- **EXERCISE GOAL**
Write out exactly the lines of the entries below, from the first through the line containing "Certificado energético en Villanueva de Jiloca", and nothing beyond them.

- **INPUT DATA**
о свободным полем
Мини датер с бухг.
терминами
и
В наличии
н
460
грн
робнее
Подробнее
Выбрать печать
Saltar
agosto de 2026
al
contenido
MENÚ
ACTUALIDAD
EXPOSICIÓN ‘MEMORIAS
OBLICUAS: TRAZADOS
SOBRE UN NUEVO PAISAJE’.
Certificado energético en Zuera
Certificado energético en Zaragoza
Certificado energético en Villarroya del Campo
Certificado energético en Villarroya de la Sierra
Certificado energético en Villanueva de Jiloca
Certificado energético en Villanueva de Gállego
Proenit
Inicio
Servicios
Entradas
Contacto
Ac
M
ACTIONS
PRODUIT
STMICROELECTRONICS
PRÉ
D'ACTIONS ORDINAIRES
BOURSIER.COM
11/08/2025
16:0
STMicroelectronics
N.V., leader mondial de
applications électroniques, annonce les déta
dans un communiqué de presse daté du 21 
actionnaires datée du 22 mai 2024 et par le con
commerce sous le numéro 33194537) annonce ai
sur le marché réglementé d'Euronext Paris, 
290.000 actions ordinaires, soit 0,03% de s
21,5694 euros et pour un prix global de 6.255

- **COMPLETED TASK**
о свободным полем
Мини датер с бухг.
терминами
и
В наличии
н
460
грн
робнее
Подробнее
Выбрать печать
Saltar
agosto de 2026
al
contenido
MENÚ
ACTUALIDAD
EXPOSICIÓN ‘MEMORIAS
OBLICUAS: TRAZADOS
SOBRE UN NUEVO PAISAJE’.
Certificado energético en Zuera
Certificado energético en Zaragoza
Certificado energético en Villarroya del Campo
Certificado energético en Villarroya de la Sierra
Certificado energético en Villanueva de Jiloca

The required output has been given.